풀어 볼 문제: 기록의 첫 줄부터 "Rank the series"를 포함한 줄까지 양 끝 줄을 모두 넣어 그대로 다시 적으시오. 그림은 답에 넣지 마시오.

입력 자료:
----------------------------------------

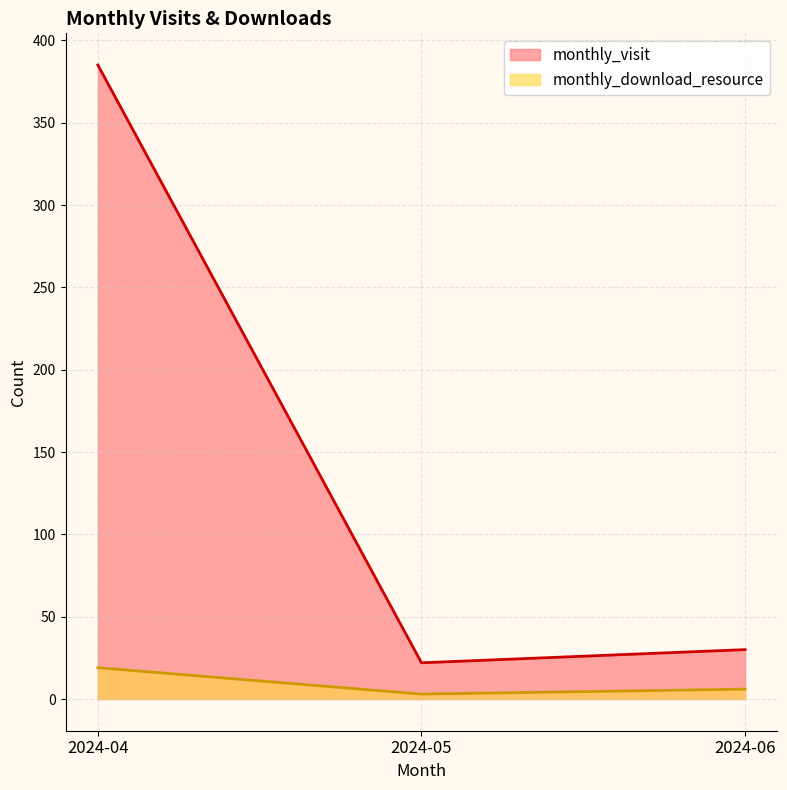

Where does the monthly_download_resource series first go above 6?

2024-04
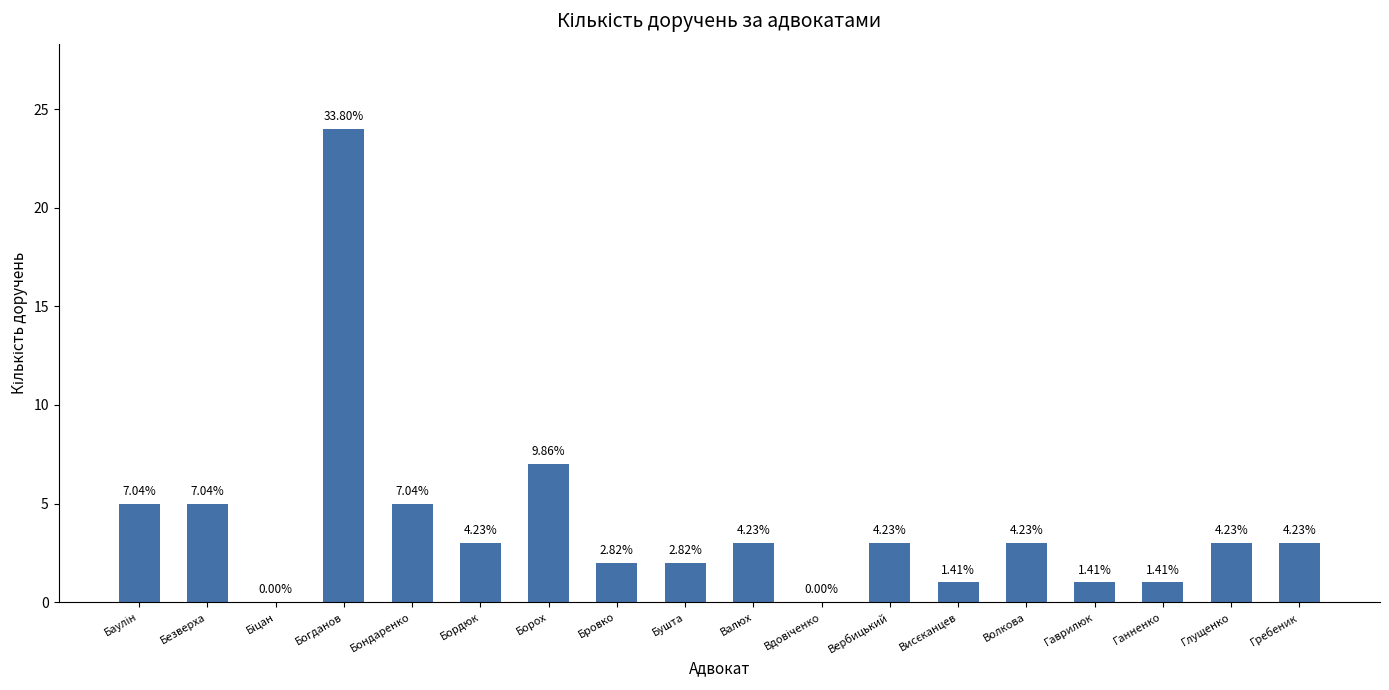

What position from the right is Бондаренко?

14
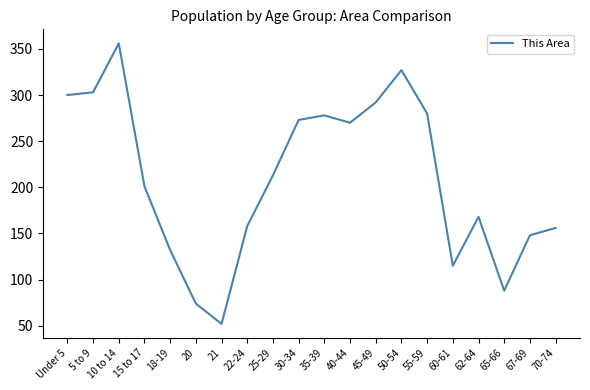

Reading left to right, list all the values displayed in this chart.

300	303	356	201	132	74	52	158	213	273	278	270	292	327	280	115	168	88	148	156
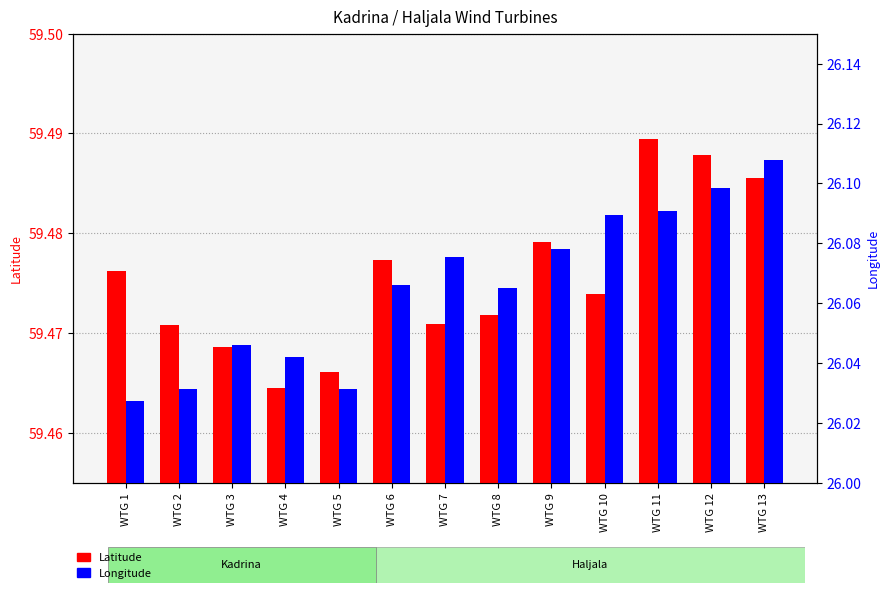

Rank the series by their average value, from lowest to highest.

Longitude, Latitude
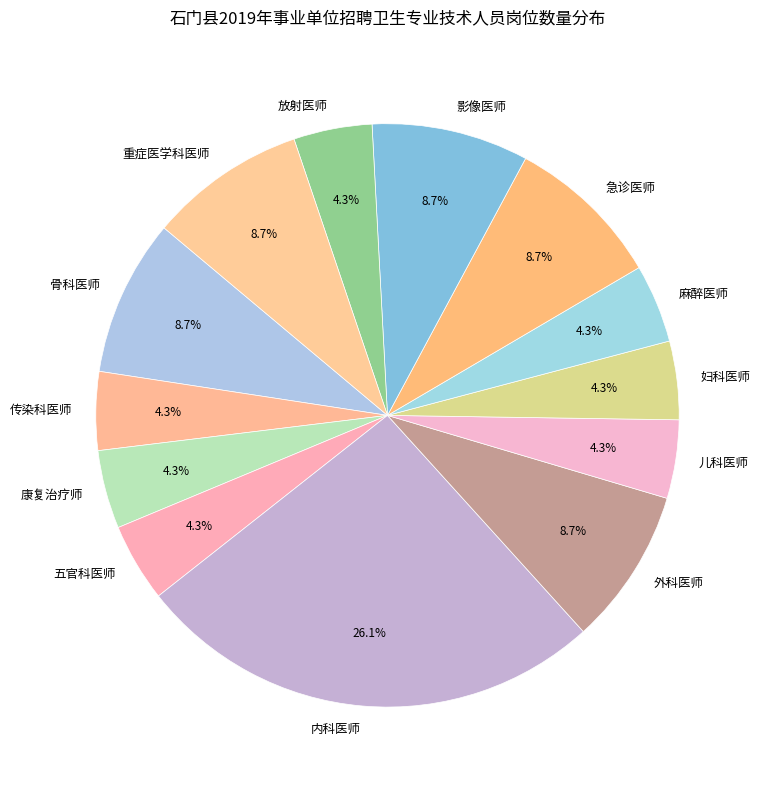

Which has a higher value, 妇科医师 or 重症医学科医师?

重症医学科医师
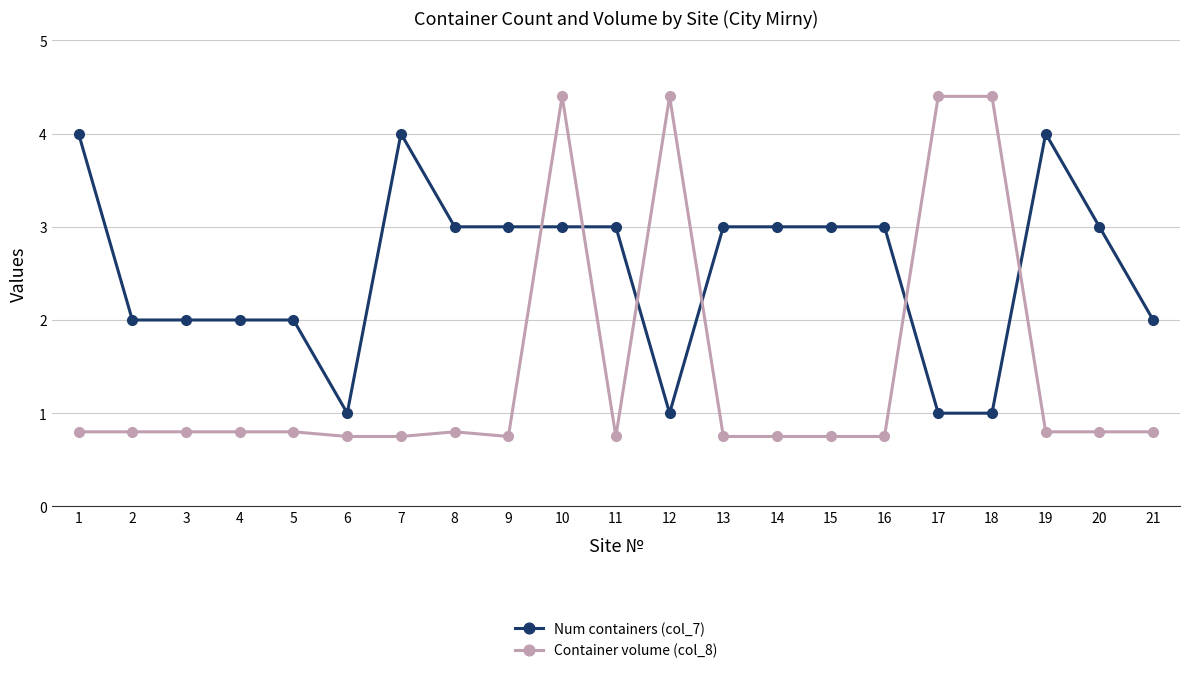

Count the number of categories in the chart.

21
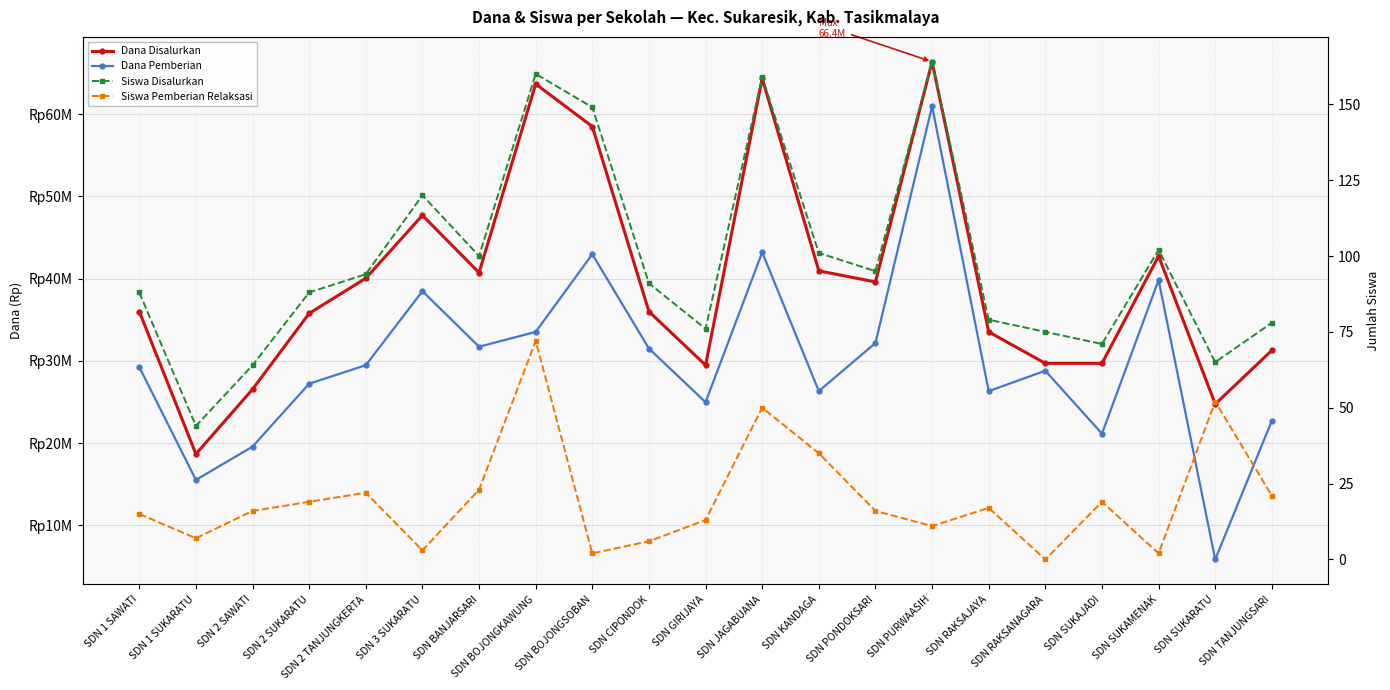

True or false: Siswa Disalurkan and Dana Pemberian intersect in this chart.

False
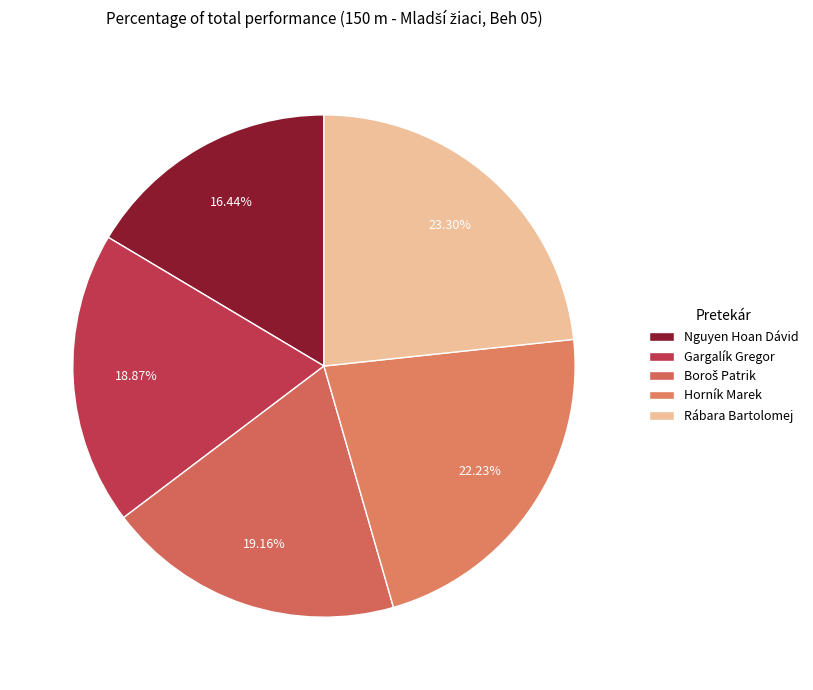

To the nearest percent, what is the average slice percentage?

20%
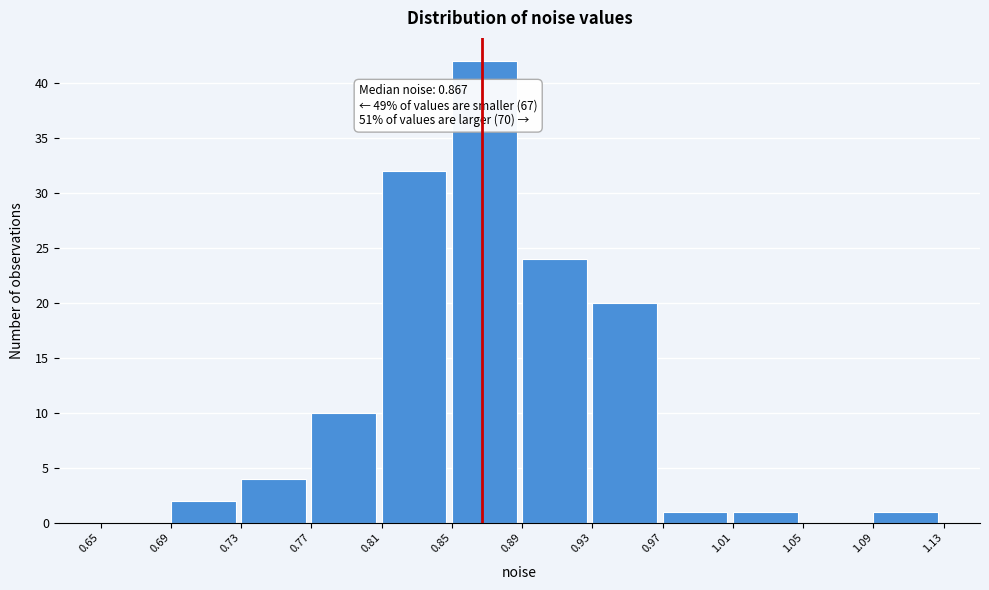

Over which range of the x-axis is the bar tallest?

0.85 to 0.89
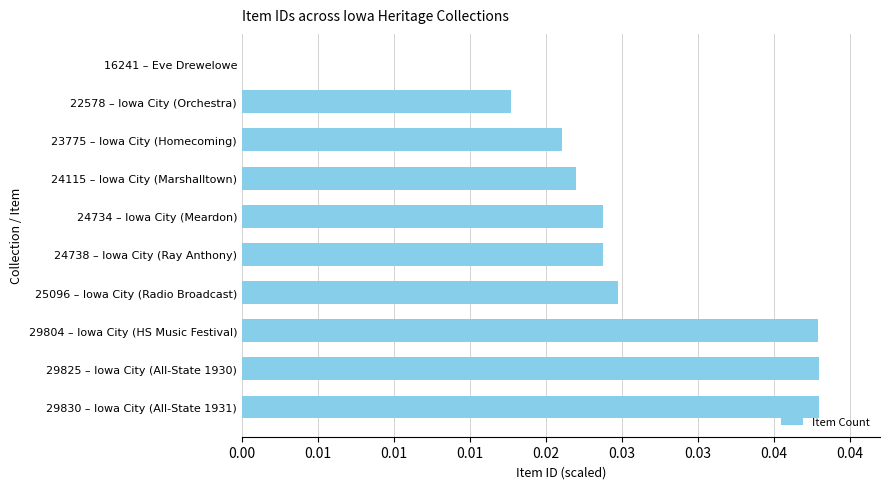

Are the bars horizontal?

Yes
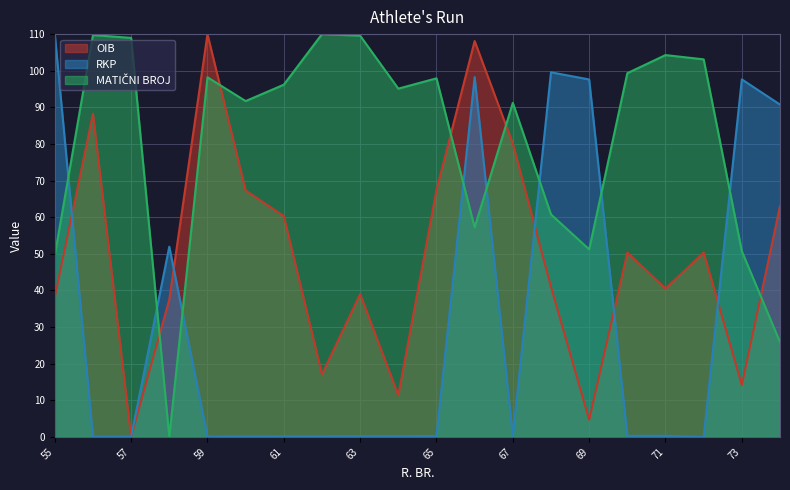

Reading right to left, transcribe all the data shown in this chart.

OIB: 63.0	14.2	50.3	40.5	50.3	4.7	41.0	80.1	108.1	67.4	11.4	39.0	17.1	60.3	67.3	110.0	37.5	0.0	88.2	38.1
RKP: 90.8	97.6	0.0	0.3	0.3	97.6	99.6	0.3	98.3	0.2	0.2	0.2	0.2	0.1	0.1	0.1	51.9	0.1	0.1	110.0
MATIČNI BROJ: 25.9	50.7	103.1	104.3	99.3	51.2	60.8	91.2	57.2	97.9	95.1	109.6	110.0	96.2	91.7	98.2	0.0	109.0	109.7	49.6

----------------------------------------

연습 결과:
Where does the monthly_download_resource series first go above 6?

2024-04

What position from the right is Бондаренко?

14

Reading left to right, list all the values displayed in this chart.

300	303	356	201	132	74	52	158	213	273	278	270	292	327	280	115	168	88	148	156

Rank the series by their average value, from lowest to highest.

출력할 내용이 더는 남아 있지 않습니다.